2) Inmon and Brocade got together to detect DDoS using tools like sFlow and Openflow. Brocade switch exports sFlow samples to sFlow-RT module of inMon. sFlow-RT detects Elephant's based on the samples received and send's signature of the attack to a mitiagation application (SDN App). SDN app install's OF rules on to switch to stop such attacks.

3) DCTCP is another tool to handle Elephant and Mice better. It leverages the fact that Elephant lives longer to react to ECN. Destination DCTCP uses ECN to detect congestion in network and informs Source DCTCP about the congestion. Source DCTCP reacts by reducing the window by a factor that depends on the fraction of ECN marked packets.

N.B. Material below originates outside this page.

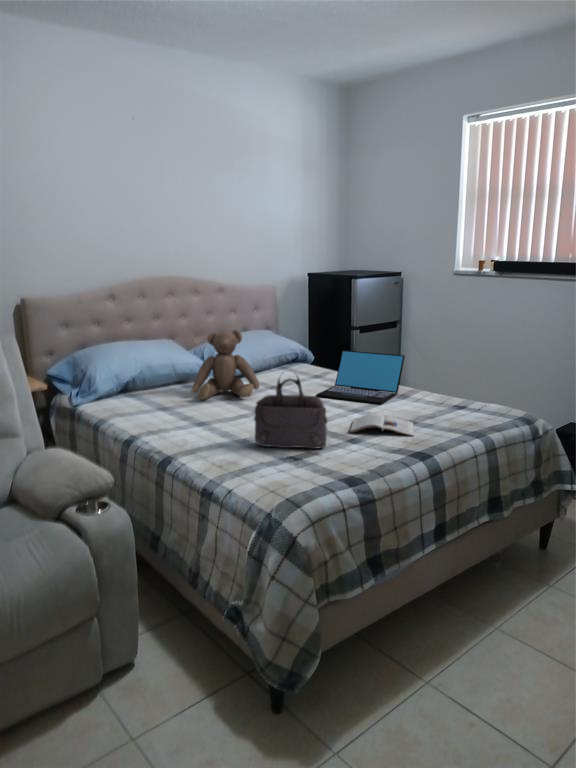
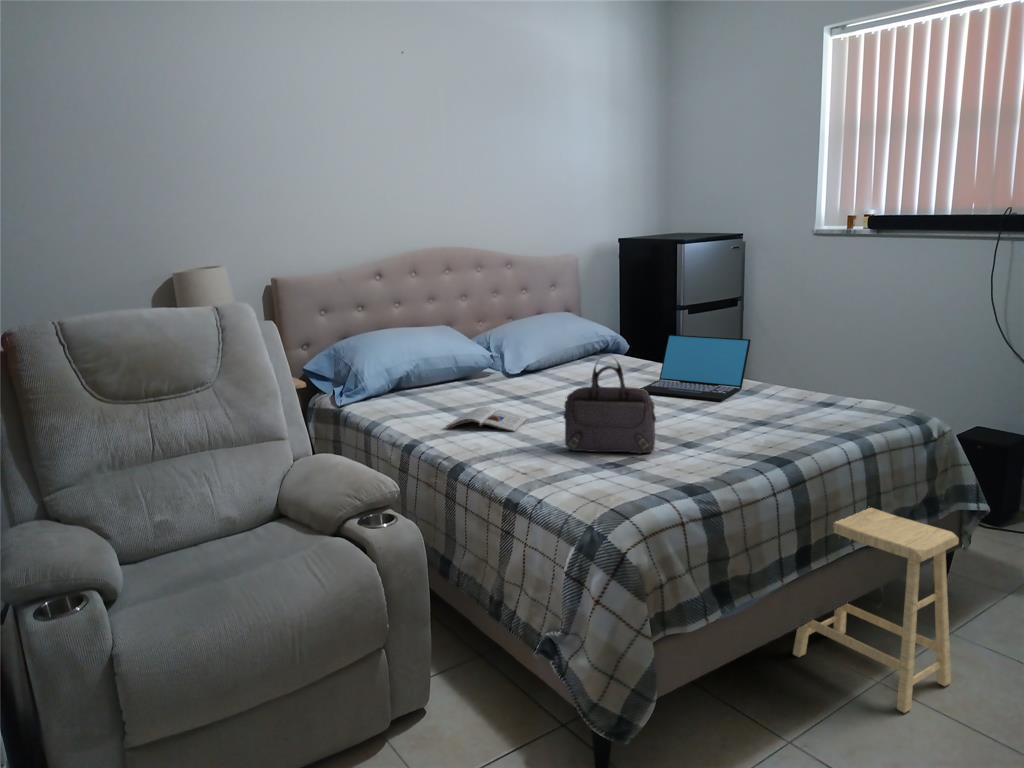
teddy bear: present [191,330,259,399] -> none [478,311,564,398]
magazine: present [351,413,414,436] -> present [446,406,528,432]
footstool: none [432,483,557,653] -> present [793,508,959,713]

What are the difference among various approaches described?
I don't see much of a difference between #1 & #2 except that the tools used are different. Probably, one plus with sFlow based approach is with physical servers connected to ToRs. Most of the ToRs today support sFlow at HW level but don't support OVS. If there are Elephant occurring from those physical servers (say storage replication) using sflow based approach would be a plus. 

#3 is completely different from #1 & #2. It uses a form of WRED and requires support from edge inform of DCTCP. DCTCP is probably more reactive and occurs deep in the network. would choose #1 or #2 instead of #3.

Can Elephants be detected a priori ?
Elephants cannot be detected a priori for all cases but for few cases Elephant could be detected based on control message. One such example is VMotion. A prior detection of Elephant would be help to traffic engineer flows better.